Thanks to Niko, I now have some really nice ultra thin lights that replaced my 4 AH supply DIY light kits that were incased in a canopy that took up most of the top of the tank. Hubby still hasn't gotten around to mounting the ballasts yet. These aren't the best pictures but hopefully they will get the point across. This tank is in a narrow area and it's hard to back up enough to get the whole tank in the picture. Especially since I dropped my wide angle lens and managed to put it out of commission.

This setup includes:
2 [email protected] Giesemann 6000K Midday Sun T5 bulbs
2 Fulham Workhorse Long 5 ballasts
Tek 2 TS Parabolic Retrofit Reflectors
and other misc. parts

Here's what I have now.










Here's the whole tank with both lights on. I had to really work with the shutter speed to keep the photo from being over-exposed because of the brightness of the lights.


----------



## Kjm (May 27, 2005)

I also got 30 of these Congo Tetras from Nikolay and Pedro and they are gorgeous under these lights. These guys are very iridescent...these photos don't do them justice. They also don't believe in staying still so it was a challenge to get a decent shot of them.

Here comes the calvary!










Group shot.


----------



## BryceM (Nov 6, 2005)

Sorry to butt in on DFWAPC's site, but I can't let a picture of so many congos go by without saying FABULOUS!

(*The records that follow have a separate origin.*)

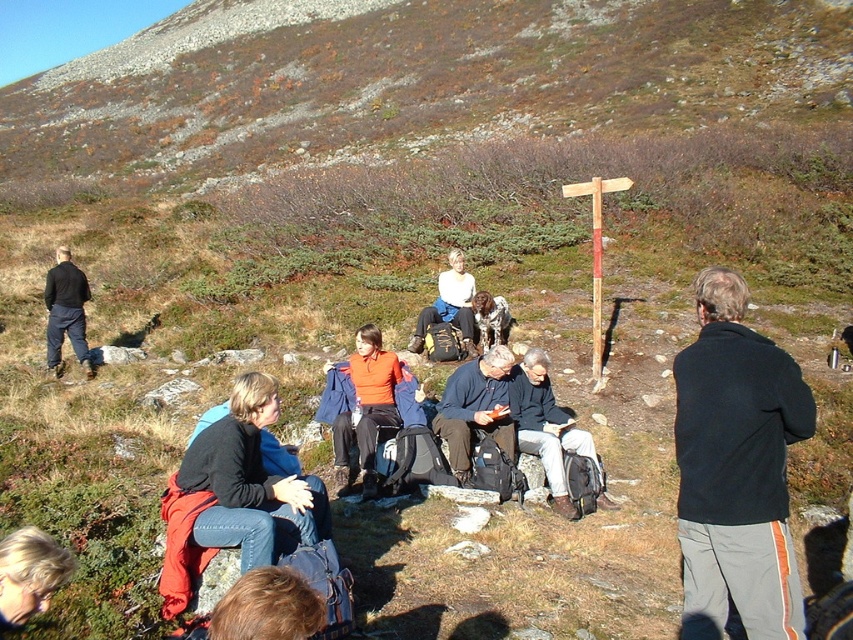
You are a photographer standing at the edge of a hill, aiming to capture a photo of the dark blue jeans at center and the blonde hair at lower center in the same frame. Given that your camera has a maximum focus range of 5 meters, will both subjects be within the focus range?

The dark blue jeans at center is 4.67 meters from blonde hair at lower center. Since the maximum focus range is 5 meters, both subjects are within the 5 meter range and can be captured in focus.

You are a hiker who wants to borrow a jacket from the group. The black fleece jacket at right and the orange fleece jacket at center are available. Which jacket is smaller in size?

The black fleece jacket at right is smaller in size than the orange fleece jacket at center.

You are a photographer trying to capture a photo of the orange fleece jacket at center without the black fleece jacket at right blocking it. Based on their positions, is this possible?

The black fleece jacket at right is in front of the orange fleece jacket at center, so it is blocking the view. To capture the orange fleece jacket at center without obstruction, you would need to move around the black fleece jacket at right to a position where it is no longer in front.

They're going to get bigger you know.


----------



## CherylR (Aug 12, 2004)

Hey, KJM, how about you upload those photos to the DFWAPC web site gallery?


----------



## milalic (Aug 26, 2005)

Nice to see the Congo's doing fine.


----------



## speakerguy (Sep 1, 2007)

Beautiful tank, and wonderful Congo's. Nice to see that they school too!


----------



## Kjm (May 27, 2005)

BryceM said:


> Sorry to butt in on DFWAPC's site, but I can't let a picture of so many congos go by without saying FABULOUS!
> 
> They're going to get bigger you know.


Thanks and Yep, I know they will get bigger...the lone albino tetra in the picture below is a good example of what size they will end up looking like. I had 6 of the albinos and they sort of hung out together but never did what I consider schooling like this group does...I ended up losing all but this one to an unfortunate incident of not QT'g new fish. Lesson learned!

When I went to Nikolay's house to pick these up, he had well over 100 of them in a large tank. We just sat there and were mezmorized by them for the longest time...very thereputical!


----------



## CrownMan (Sep 12, 2005)

Nice lights Kjm. You're probably getting better coverage and less heat also.

Mike


----------



## Tex Gal (Nov 1, 2007)

Kim, Fish Paradise over in South Fort Worth has albino congos. You might want to get some to school with the others. It would be a nice contrast.


----------